As one might expect, the beautiful Lucy brings with her the element of romance, and she forms the basis of an unusual love-triangle, the ultimate outcome of which remains in doubt, even as the book’s final words reverberate in the reader’s mind.

A word must be reserved for Vanderhaeghe’s writing. There are many strengths, of course, but one is taken, in particular, with his skillful use of setting to reveal a character’s inner realities, both physical and mental. It requires later revelations in the plot for the reader to fully appreciate how brilliantly the circumstances in which Addington is initially portrayed reveal his personal reality, and although Jerry Potts is first met howling drunkenly in the streets, his essential dignity is communicated in a scene of exquisite softness and serenity, in which Charles discovers him sitting, Gandhi-like, along the bank of a river, under a “moulting cottonwood” in the pearl gray of a prairie dawn, silently and laboriously “practising thinking in English.”

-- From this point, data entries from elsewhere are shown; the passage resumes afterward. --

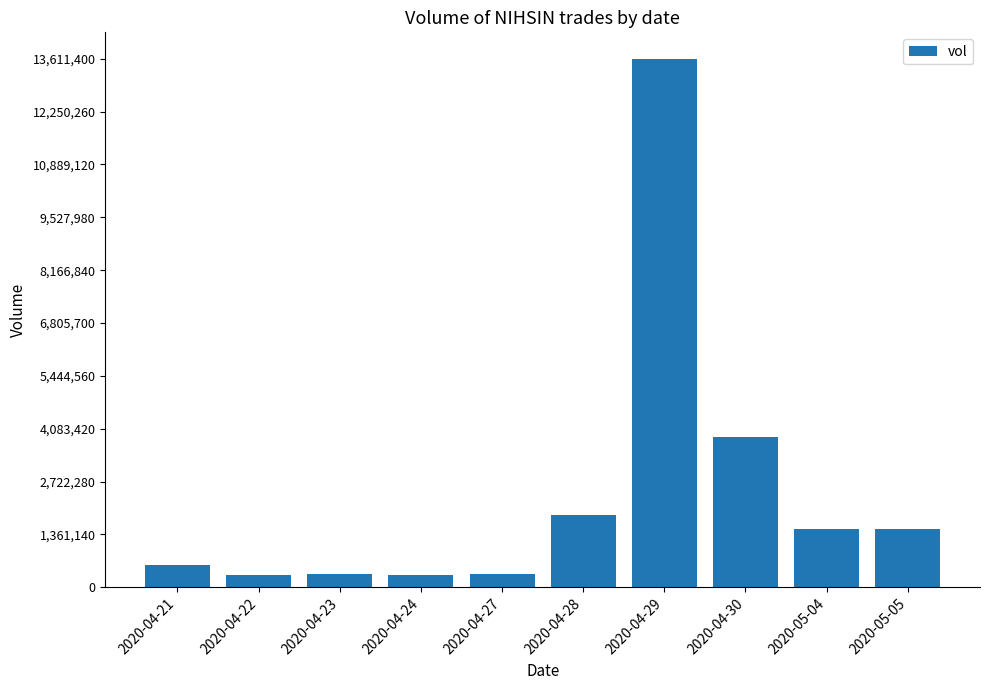

The value at 2020-04-23 is 340000. True or false?

True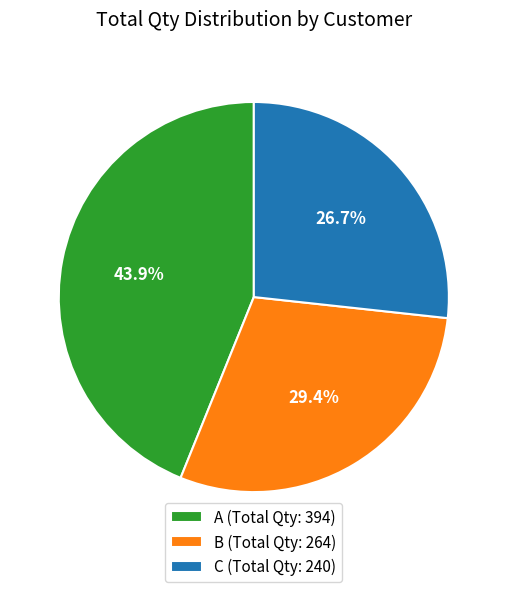

Is there any slice that represents more than half of the pie?

No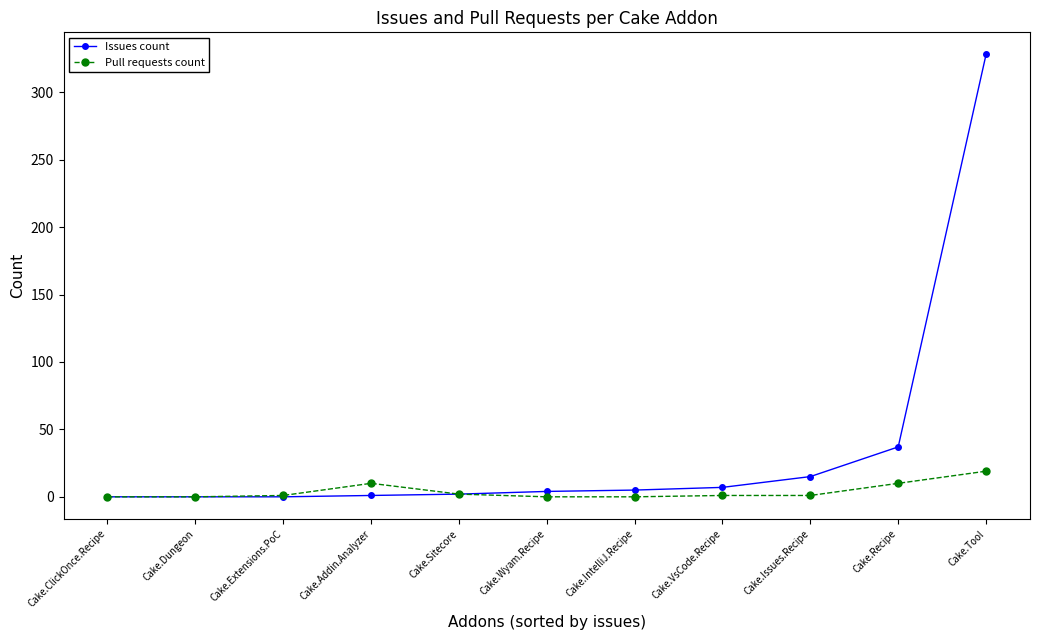

Between Cake.Addin.Analyzer and Cake.Recipe, which series saw the biggest shift?

Issues count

Vanderhaeghe has, as well, a deft way with a descriptive phrase, and the clean energetic flow of the narrative is due, in no small part, to his ability to convey a complicated image with a few perfectly chosen words. For example, describing the moment when one character fully realizes his situation upon finding himself lost and alone in a blinding prairie blizzard, the author notes that “A cold clinker of fear settled in the grate of his belly.” Further illustrating the freezing vortex in which the character was caught, Vanderhaeghe writes that “The wind caught the lid [of a tin the character was attempting to open] tore it from his hand, kited it off into the howling night.” It is the single word “kited” that gives this last description its power, because it so exactly precisely conveys the effects of that fierce wind.

Above all, The Last Crossing is a first rate story told with skill and energy by a first-rate storyteller, chock full of vivid images, fascinating characters and memorable places, and, as Vanderhaeghe so convincingly demonstrates in this book, that’s all you really need.